Add diced onion and cook for 3 minutes until softened.
Add minced garlic and cook for 30 seconds until fragrant.
Add ground beef to the skillet and cook, breaking it apart with a spatula, until browned and cooked through, about 6-8 minutes.
Drain any excess fat from the skillet.
Add diced red bell pepper and zucchini to the skillet and cook for 4-5 minutes until vegetables are tender.
Stir in cooked black beans, ground cumin, smoked paprika, chili powder, salt, and black pepper.
Pour in beef broth and stir to combine. Cook for an additional 2-3 minutes until heated through and slightly reduced.
Remove from heat and sprinkle chopped fresh cilantro on top before serving.
- Prep Time: 10 minutes
- Cook Time: 20 minutes
For this recipe, a sturdy skillet works best — nothing too small or flimsy, since you’ll be stirring and browning the beef. I usually pair this with a simple side salad or a few warm tortillas to scoop it up. Sometimes, I swap out the black beans for kidney beans or even corn, depending on what’s in the fridge. If you’re feeling adventurous, sprinkling a little shredded cheese on top at the end can’t hurt, though I haven’t tested all these variations extensively.
FAQ
Can I use a different type of ground meat? Sure! Ground turkey or chicken could work, though the flavor and fat content will be different.

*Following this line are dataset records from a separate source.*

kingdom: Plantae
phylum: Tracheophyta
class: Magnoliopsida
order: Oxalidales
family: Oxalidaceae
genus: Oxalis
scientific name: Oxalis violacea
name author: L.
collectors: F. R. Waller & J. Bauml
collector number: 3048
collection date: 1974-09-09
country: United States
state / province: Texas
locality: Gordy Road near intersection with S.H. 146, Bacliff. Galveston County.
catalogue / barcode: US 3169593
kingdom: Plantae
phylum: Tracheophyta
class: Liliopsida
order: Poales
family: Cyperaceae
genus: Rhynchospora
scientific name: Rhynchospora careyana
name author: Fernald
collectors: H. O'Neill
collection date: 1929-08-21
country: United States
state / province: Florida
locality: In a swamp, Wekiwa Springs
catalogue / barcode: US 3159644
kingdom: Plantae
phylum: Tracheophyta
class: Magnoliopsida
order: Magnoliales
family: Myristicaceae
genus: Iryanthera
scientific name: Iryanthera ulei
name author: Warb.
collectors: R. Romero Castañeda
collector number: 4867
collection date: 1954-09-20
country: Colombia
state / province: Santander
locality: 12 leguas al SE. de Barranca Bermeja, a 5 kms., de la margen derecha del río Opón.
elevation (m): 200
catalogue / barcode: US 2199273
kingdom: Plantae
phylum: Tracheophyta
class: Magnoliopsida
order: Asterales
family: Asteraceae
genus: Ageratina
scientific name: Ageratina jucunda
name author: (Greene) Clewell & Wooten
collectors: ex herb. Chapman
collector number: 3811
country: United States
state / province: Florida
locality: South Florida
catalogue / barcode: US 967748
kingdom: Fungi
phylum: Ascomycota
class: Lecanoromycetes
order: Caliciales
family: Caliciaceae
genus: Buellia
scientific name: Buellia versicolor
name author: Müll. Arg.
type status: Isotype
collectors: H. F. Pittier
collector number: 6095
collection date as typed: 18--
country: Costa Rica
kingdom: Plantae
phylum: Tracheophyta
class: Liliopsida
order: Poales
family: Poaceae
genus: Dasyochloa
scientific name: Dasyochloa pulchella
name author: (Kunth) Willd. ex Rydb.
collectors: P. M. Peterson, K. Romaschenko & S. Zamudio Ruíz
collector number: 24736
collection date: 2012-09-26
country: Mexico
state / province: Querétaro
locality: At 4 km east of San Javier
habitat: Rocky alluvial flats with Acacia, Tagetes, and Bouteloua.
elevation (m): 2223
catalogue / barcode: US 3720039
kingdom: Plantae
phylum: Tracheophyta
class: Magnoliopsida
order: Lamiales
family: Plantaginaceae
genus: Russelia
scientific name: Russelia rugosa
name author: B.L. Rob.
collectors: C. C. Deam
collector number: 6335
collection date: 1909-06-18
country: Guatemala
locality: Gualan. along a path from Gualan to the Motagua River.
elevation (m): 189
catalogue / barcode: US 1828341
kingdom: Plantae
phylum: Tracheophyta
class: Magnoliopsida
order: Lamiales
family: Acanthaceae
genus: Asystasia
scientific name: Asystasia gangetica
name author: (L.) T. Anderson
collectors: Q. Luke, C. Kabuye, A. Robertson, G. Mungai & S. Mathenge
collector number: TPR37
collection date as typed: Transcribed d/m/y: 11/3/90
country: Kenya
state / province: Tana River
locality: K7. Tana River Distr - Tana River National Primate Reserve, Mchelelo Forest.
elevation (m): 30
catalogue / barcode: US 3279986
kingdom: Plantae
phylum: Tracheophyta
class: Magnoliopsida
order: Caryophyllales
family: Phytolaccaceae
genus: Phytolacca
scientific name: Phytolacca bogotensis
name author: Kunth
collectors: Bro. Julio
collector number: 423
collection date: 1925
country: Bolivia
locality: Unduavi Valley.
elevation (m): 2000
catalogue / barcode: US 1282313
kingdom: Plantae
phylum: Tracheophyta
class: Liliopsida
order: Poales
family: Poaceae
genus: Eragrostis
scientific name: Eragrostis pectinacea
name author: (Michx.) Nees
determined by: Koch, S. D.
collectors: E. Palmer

What if I’m short on time? You can prep the veggies ahead of time or use pre-chopped options to speed things up.
Is this recipe freezer-friendly? Leftovers keep well in the fridge for a few days, but freezing might alter the texture of the veggies.
Ready to give this high protein ground beef skillet a go? Trust me, it’s the kind of meal that feels like a win even on the busiest nights.